Он родом из Ла-Рошели, рассказывал Бонплан, и низенькое небо тамошней провинции всегда воспринимал как тюремную крышу. Все мечтал вырваться оттуда, стал даже военным врачом, однако университет отказал ему в дипломе. Наверстывая упущенное, он занялся ботаникой, полюбил тропические растения, а теперь вот не знает, что ему делать. Только не назад в Ла-Рошель, лучше уж смерть, чем это!

Гумбольдт спросил, можно ли его обнять.

Нет, испуганно вскочил Бонплан.

У них одинаковое прошлое за спиной, заявил Гумбольдт, и одинаковые интересы, и если они объединятся, то кто сможет их остановить? Он протянул ему руку.

Бонплан не мог ничего понять.

Они могут отправиться в путешествие вместе, пояснил ему Гумбольдт, ему нужен спутник, а деньги у него есть.

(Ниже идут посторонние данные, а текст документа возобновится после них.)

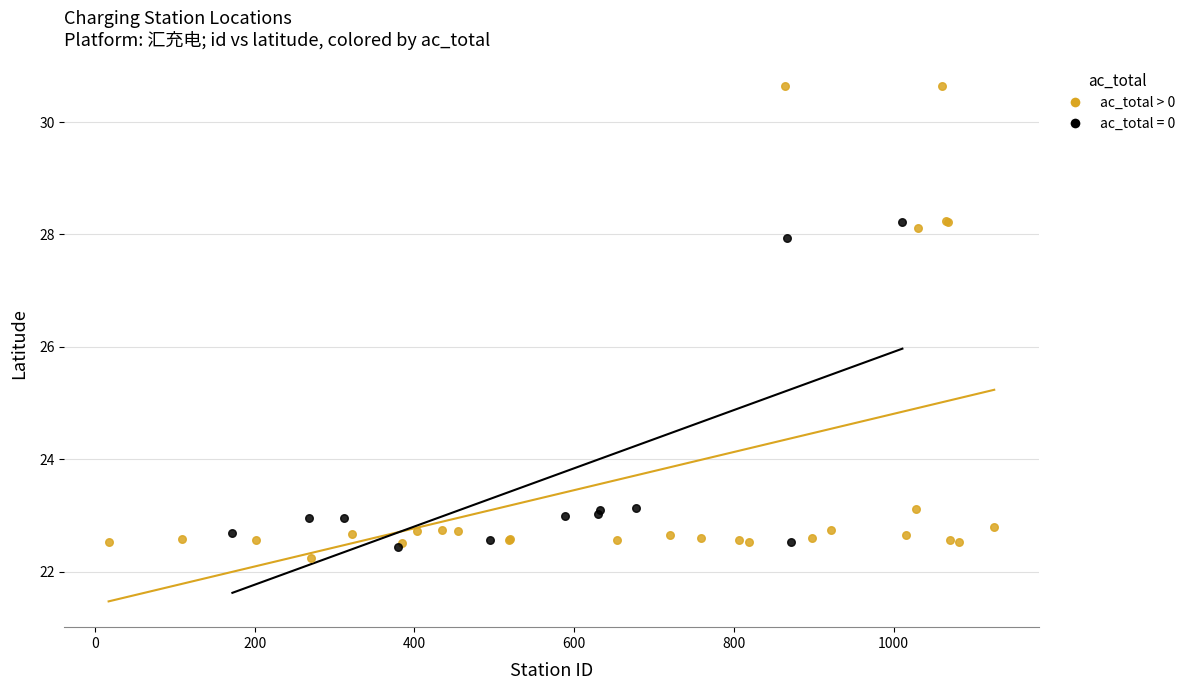

Which series has the widest spread of Y values?

ac_total > 0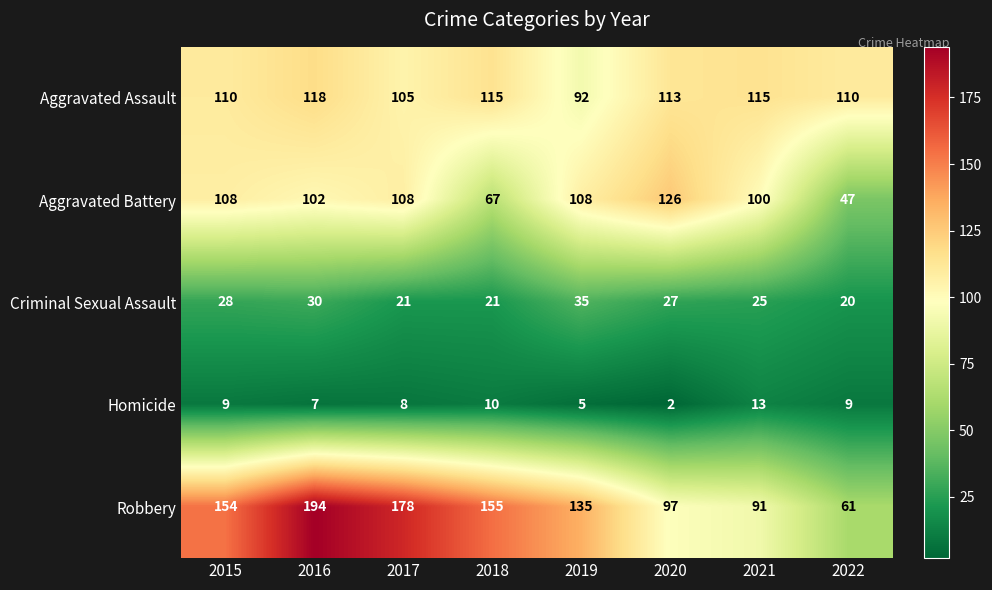

Which category has the highest value in the Aggravated Assault series?

2016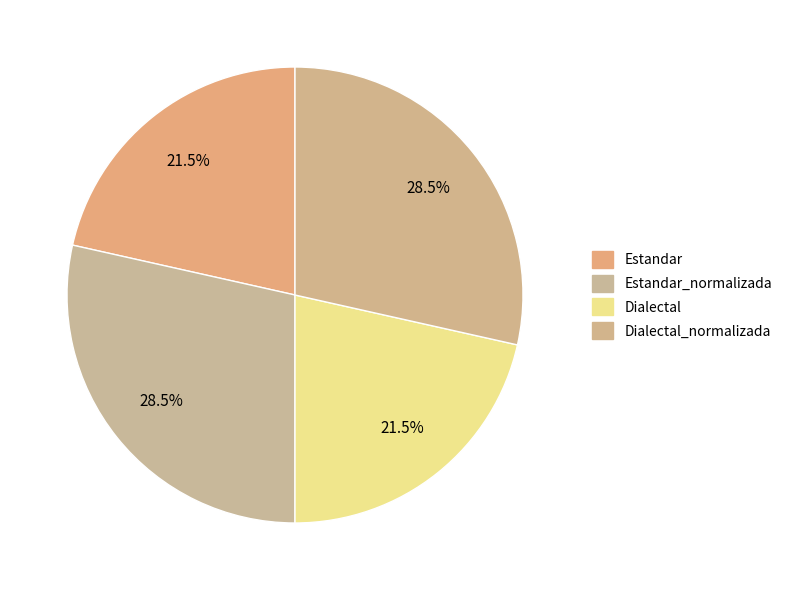

How many segments does this pie chart have?

4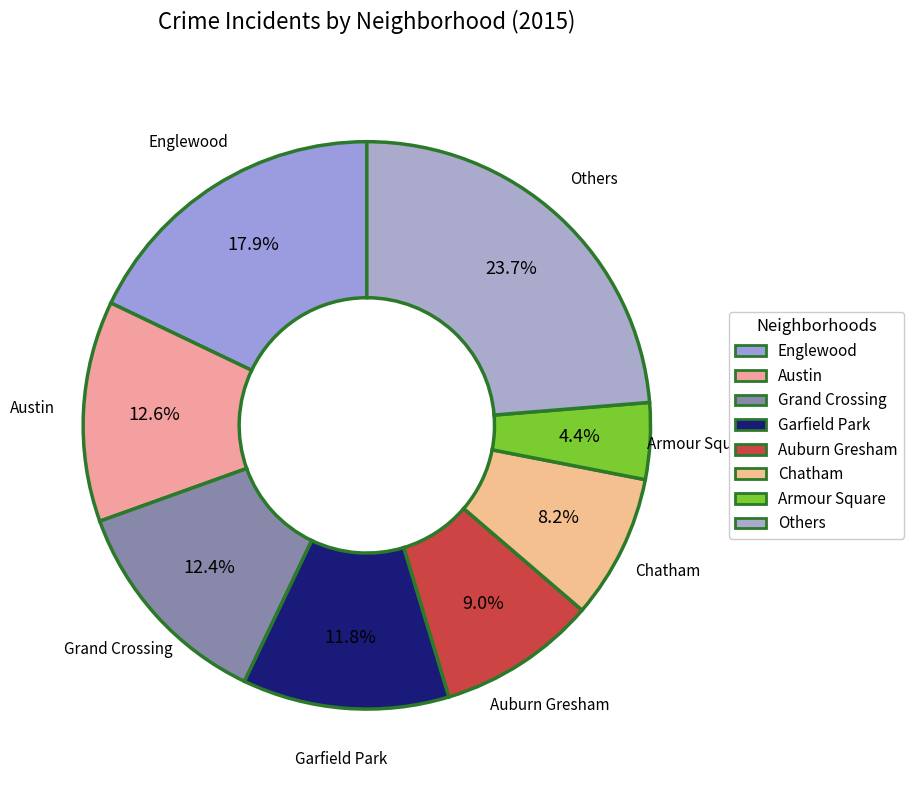

Count the number of slices in the pie.

8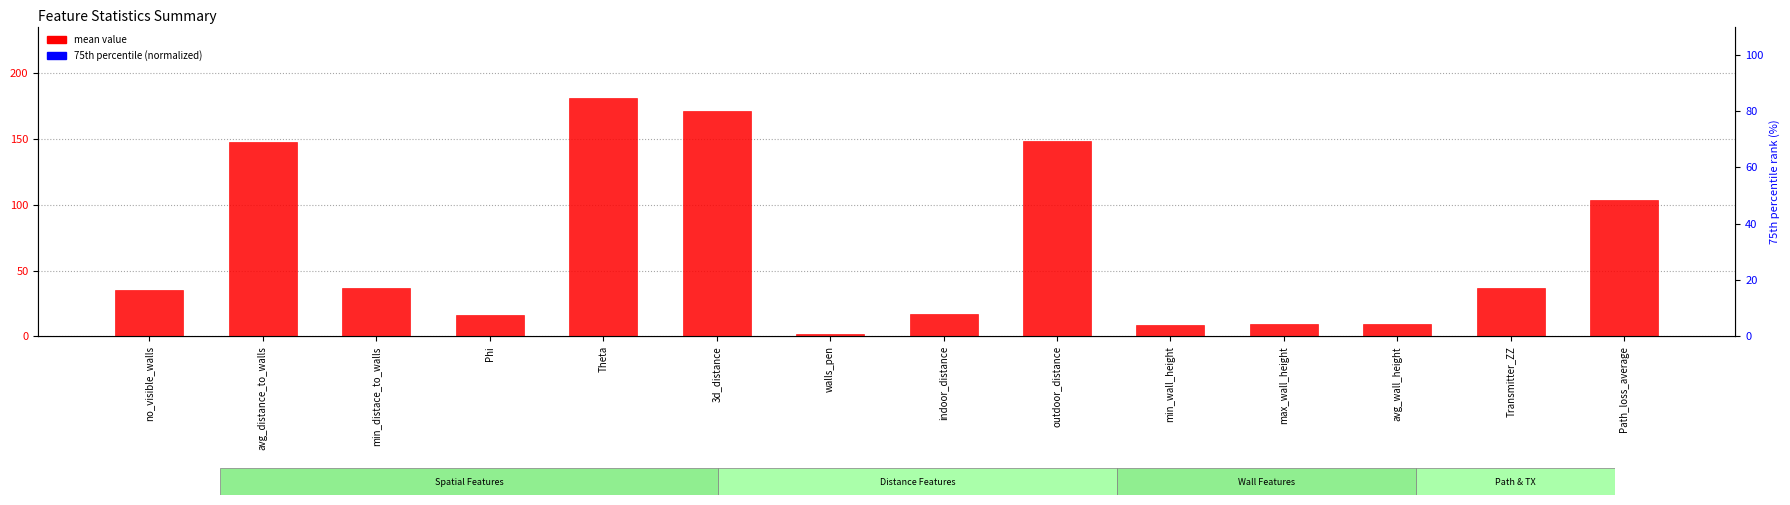

Which series reaches the minimum Y coordinate?

75th percentile (normalized)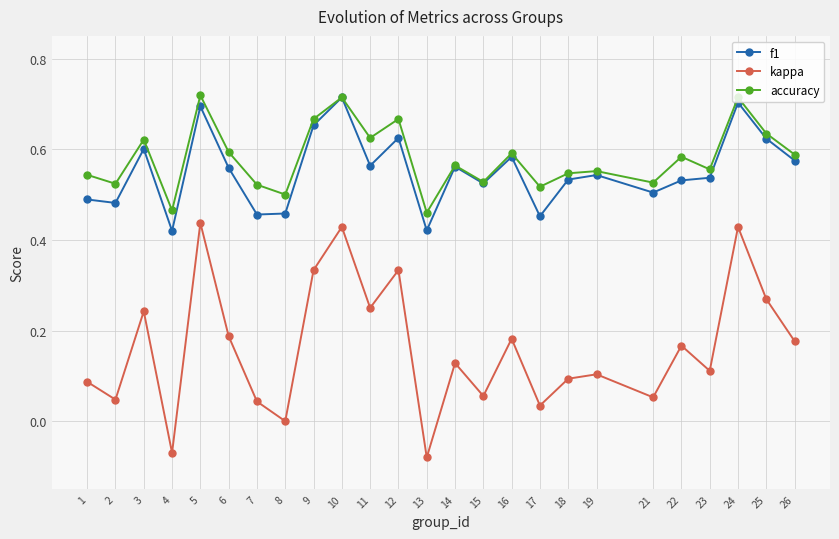

The value of f1 at 7 is 0.5. True or false?

True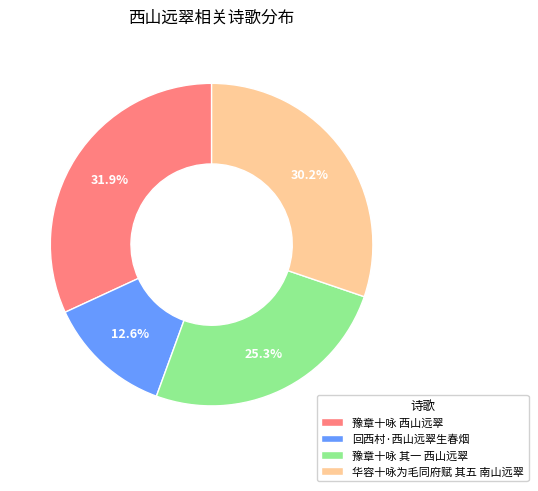

To the nearest percent, what is the difference between the largest and smallest slice percentages?

19%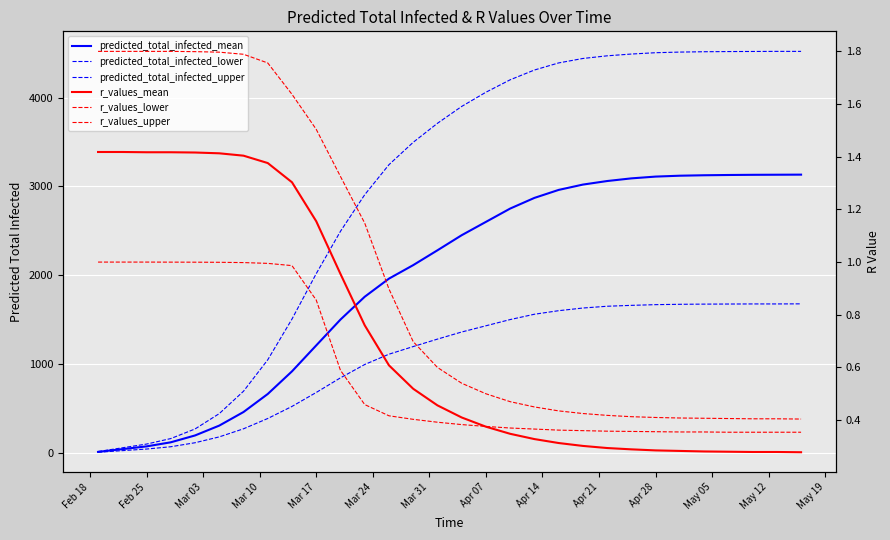

What is the difference between the maximum and minimum values in the r_values_mean series?

1.1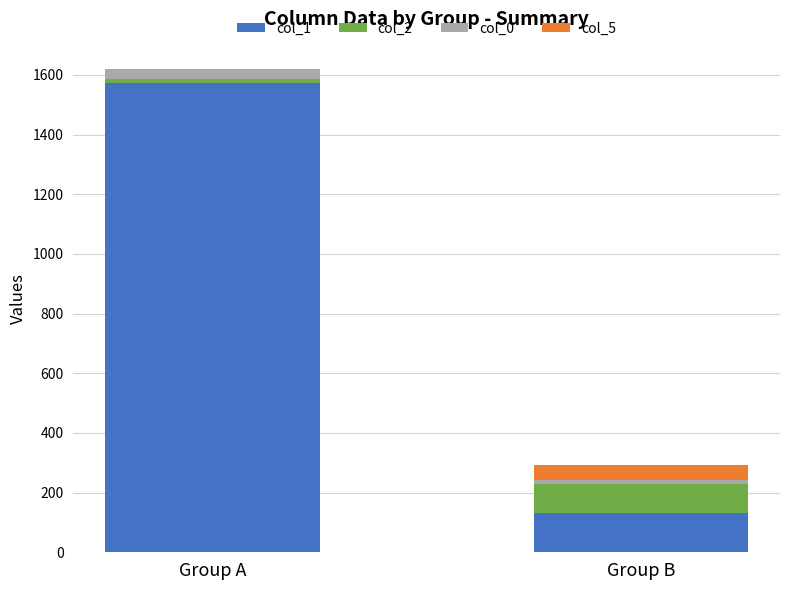

Count the number of data series in this chart.

4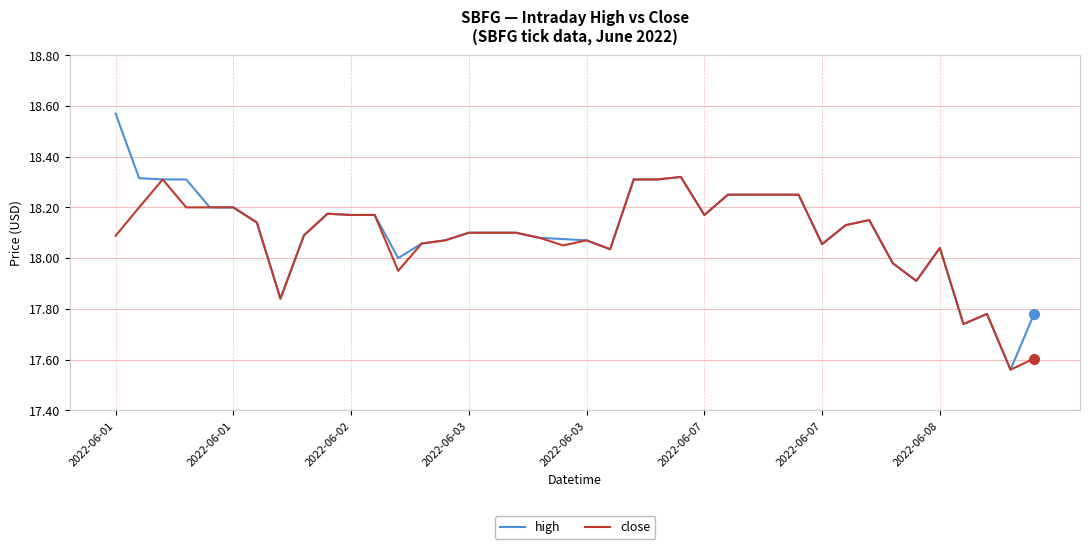

How many values in the close series exceed 18?

32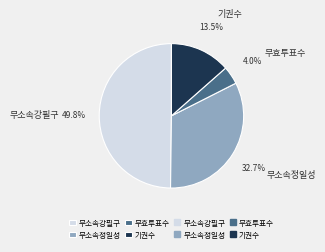

What is the total percentage of 기권수 and 무소속강필구?

63.3%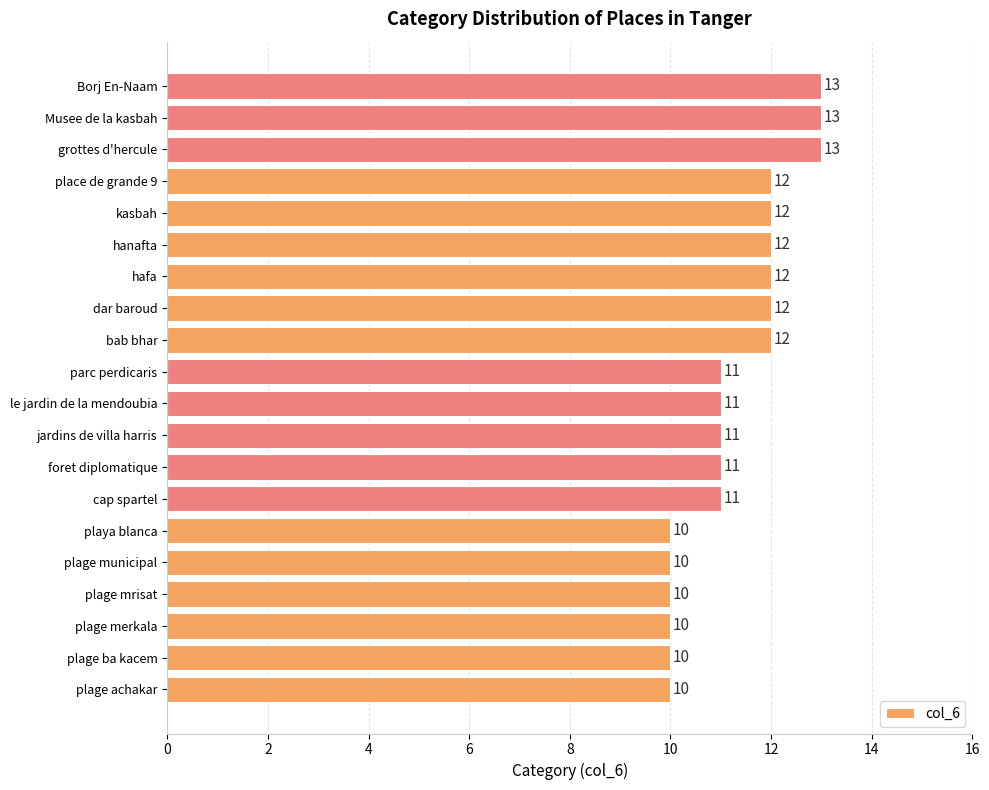

How many values are between 10 and 12?

17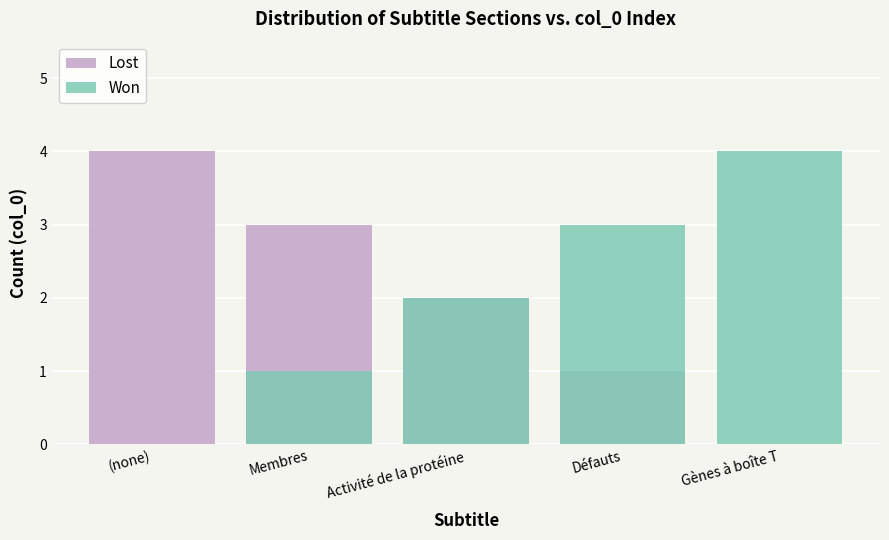

Rank the series by their maximum value, from lowest to highest.

Lost, Won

Бонплан внимательно поглядел на него и закрутил крышку фляги.

Они оба молоды, сказал Гумбольдт, полны решимости, и вместе достигнут всего. Или Бонплан в том сомневается?

Бонплан сомневался, но воодушевление Гумбольдта действовало заразительно. Потому-то, а еще потому, что невежливо было оставлять человека с протянутой рукой, он встал и протянул ему навстречу свою ладонь — и едва не закричал от боли: рукопожатие Гумбольдта оказалось куда более крепким, чем можно было ожидать от этого маленького человека.

А что теперь?

Теперь в Испанию, отвечал Гумбольдт, куда же еще!

Братья простились церемонно, как двое монархов. Александр смутился, когда локоны невестки коснулись его щеки в миг прощального поцелуя. Увидятся ли они еще когда-нибудь, спросил он.

Наверняка, ответил старший брат. В этом или том мире. Во плоти или во свете Господнем.

Гумбольдт и Бонплан оседлали коней и отправились в путь. Бонплан с изумлением отметил, что его спутник ни разу не оглянулся на невестку и брата, хотя те смотрели им вслед, пока они не скрылись из вида.

На пути в Испанию Гумбольдт измерял каждый холм. Взбирался на каждую гору. Отколупывал куски породы от каждой скалы. Напялив кислородную маску, спускался на дно каждой пещеры. Случалось, местные жители, заметив, как он разглядывает солнце сквозь окуляр секстанта, принимали путешественников за язычников-звездопоклонников и забрасывали камнями, так что им приходилось, вскочив в седла, спасаться бегством. Два первых раза обошлось, на третий Бонплан заработал жестокую рану от удара камнем.

Он начал роптать. Зачем все это нужно, спрашивал он, ведь они здесь только проездом, им же надо в Мадрид, и они очутились бы там куда раньше, дьявол их побери, если бы просто скакали туда.

Он сожалеет, но это не так, отвечал Гумбольдт, подумав. Холм, о котором неизвестно, как он высок, оскорбляет разум и лишает его спокойствия. Не определяя постоянно свое местоположение, человек не может продвигаться вперед. Нельзя оставлять на обочине ни одну загадку, как бы мала она ни была.